The VPIC report ultimately recommended against divestment and the issue was not taken up in the subsequent state legislative session.
This past summer, the Seattle City Employees’ Retirement System voted to reject divestment because they found it to “conflict with the Board’s fiduciary duties and the SCERS ESG Policy.”
In April of this year, the California Public Employees’ Retirement System (CalPERS) unanimously voted to drastically curtail its divestment policy, stating CalPERS “generally prohibits divesting in response to Divestment Initiatives” due to its cost and ineffectiveness in achieving social goals. California State Controller Betty Yee reiterated the decision, stating “We are fiduciaries of this fund. And our sole focus is and must continue to be how we are going to pay the benefits to our public sector workers and our educators who have earned these benefits during their work life.”
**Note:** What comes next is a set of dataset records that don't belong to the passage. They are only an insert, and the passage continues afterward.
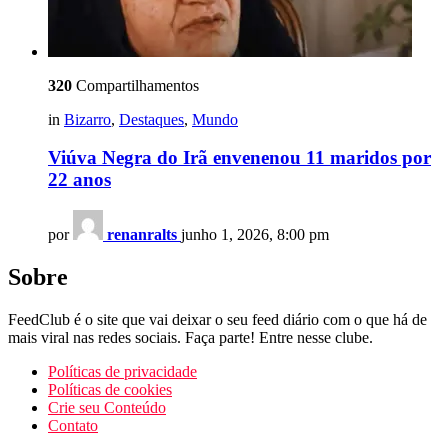
320
Compartilhamentos
in
Bizarro
,
Destaques
,
Mundo
Viúva Negra do Irã envenenou 11 maridos por
22 anos
por
renanralts
junho 1, 2026, 8:00 pm
Sobre
FeedClub é o site que vai deixar o seu feed diário com o que há de
mais viral nas redes sociais. Faça parte! Entre nesse clube.
Políticas de privacidade
Políticas de cookies
Crie seu Conteúdo
Contato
CalPERS recently announced that divestment from other sectors has cost the fund $8.5 billion.
2) Divestment Groups Are Shutting Down Across Campuses
Swarthmore is the birthplace of the divestment movement, marking the first campus to push its endowment to sell off its fossil fuel funds. So, given the year the movement has had, it’s fitting that the divestment group on campus announced it was shutting down operations after the school rejected divestment for the third time in as many years. The Board found in February that divestment would cost the school $200 million over ten years. Now, Fossil Free Swarthmore is disbanded and has rebranded itself as the Sunrise Movement, a group that launched earlier this year and has a mission that expands beyond the scope of fossil fuel divestment in an effort to casts a wider net with a broader focus related to climate change.
In April of this year Bowdoin College’s student-led group Bowdoin Climate Action (BCA) announced its decision to end its campus divestment campaign. BCA co-leader Isabella McCann noted that the group would turn its attention toward broader “climate justice” initiatives at the state and local government levels. Bowdoin officials still denounced the effort and said Bowdoin would not divest its endowment. Just one month before BCA’s announcement, College President Clayton Rose deemed fossil fuel divestment as “merely symbolic.”
Similar action took hold at the University of Colorado Boulder. Fossil Free CU has been one of the most active student divestment groups on one of the most environmentally conscious campuses in the country. Yet, this year the group announced it was ceasing operations in a Facebook post. The closure comes after a five-year campaign that proved unsuccessful in convincing the state-wide elected Board of Regents to divest from fossil fuels. In 2015, the CU Board of Regents voted against divestment in a 7-2 vote, a tally which included “no” votes from two Democrats.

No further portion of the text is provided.